Tout comme je ne suis pas mon corps, je ne suis pas non plus ma maladie, mon diagnostic, ma douleur. On apprend trop souvent à identifier avec nos difficultés dans la vie: je suis dépressif, je suis insomniaque, je suis un accro du shopping. Se 'désidentifier' de notre problème permet d'avoir de l'espace mental pour accueillir une nouvelle perspective. Donc plutôt que de dire "je suis insomniaque", je pourrais dire "quelque chose en moi (ou une partie de moi) ne veut pas dormir."


Je peux aller bien même si une partie de moi souffre

Je peux aller bien même si une partie de moi souffre ou si mon corps ressent de l'inconfort.

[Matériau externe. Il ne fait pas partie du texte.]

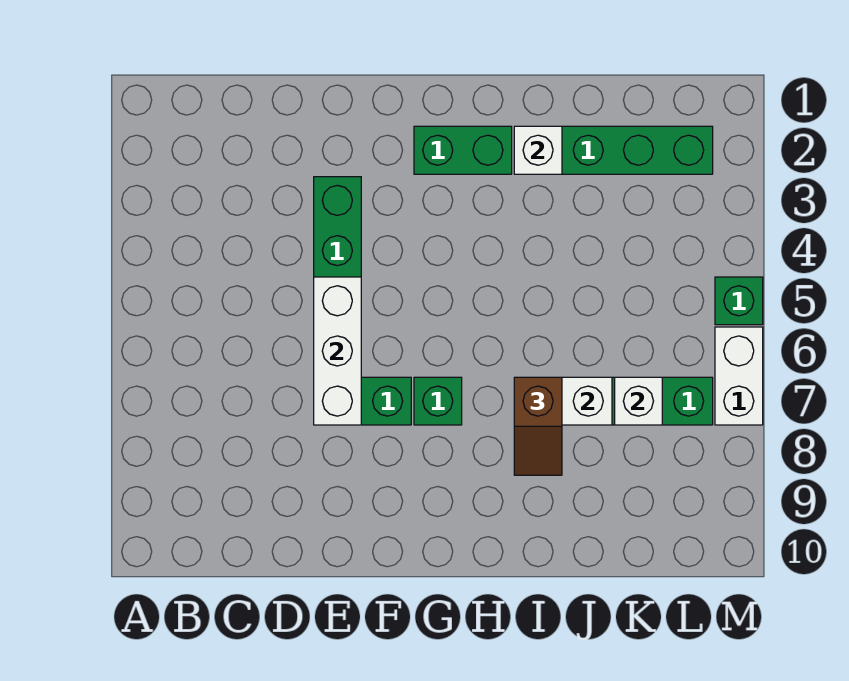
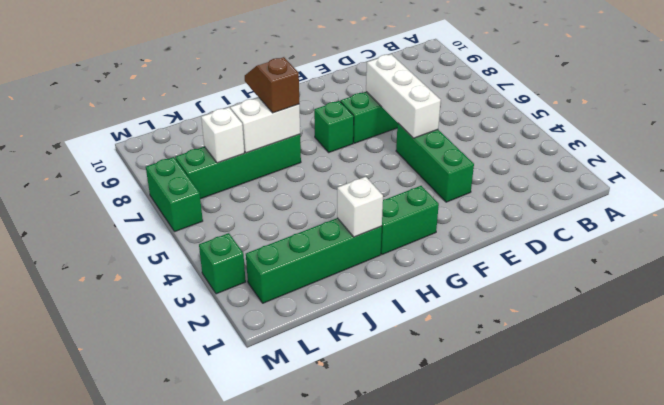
green brick M5 level 1 -> green brick M3 level 1
white brick M6:M7 level 1 -> green brick M6:M7 level 1

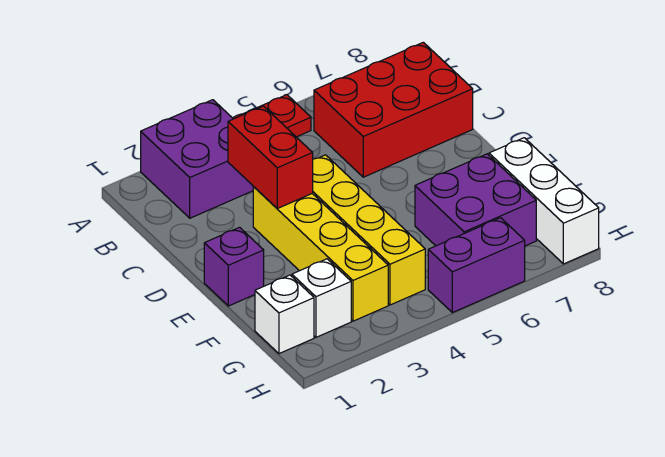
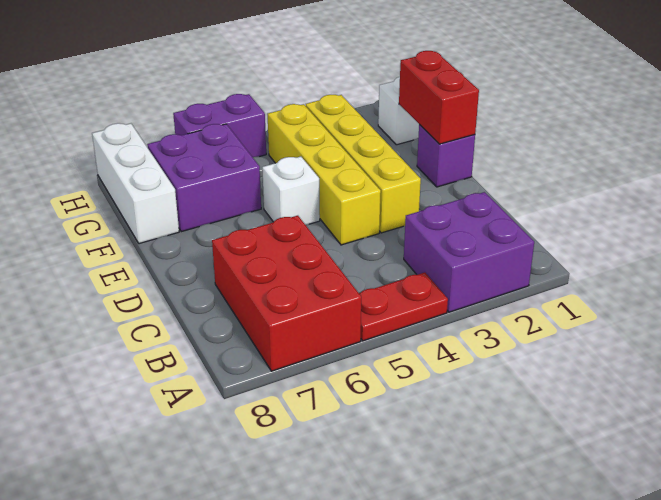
red brick B6:C8 level 1 -> red brick A6:C7 level 1
red brick C3:D3 level 2 -> red brick E1:F1 level 2
white brick G2 level 1 -> white brick E5 level 1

Les occasions pour se rendre compte, par exemple à la suite de nombreuses piqûres de moustiques lors d'une sortie, que je vais bien, mais c'est ma peau qui est misérable. On pourra même s'entretenir avec sa peau afin de lui dire que l'on est désolé qu'elle souffre autant et de lui demander s'il y a quelque chose qu'elle veut que l'on sache. On fait donc une distinction entre le 'moi' et le corps. Lorsqu'on rentre dans un état du soi-en-présence, on reconnaît que l'on n'est pas celui qui souffre et c'est à partir de ce moment-là que l'on peut être ce témoin amical pour la partie de moi qui souffre. L'idée est de passer d'une sensation d'oppression et d'envahissement (à cause de nos symptômes) à une sensation, un état de compassion et de curiosité. De là, un chemin s'ouvre à nous.


Mon corps n'est pas mon ennemi


Un symptôme physique désagréable n'est pas là exprès pour nous faire souffrir, comme on peut souvent percevoir la situation, de manière inconsciente. Ce corps, notre corps, n'est pas notre ennemi. S'il souffre, c'est une tentative du corps de nous communiquer quelque chose d'important. Mais souvent, parce que l'on ne comprend pas son message, on interprète la douleur ou le symptôme comme étant notre corps qui nous punit ou qui est méchant ou injuste avec nous. On peut alors avoir du ressentiment envers ce messager (le corps ou la partie du corps qui nous fait mal et nous empêche de vivre comme on veut). On se sent trahi par lui.


Répondre à l'inconfort en l'ignorant


On a tendance à répondre à l'inconfort en l'ignorant, en tentant de le supprimer, en le fuyant.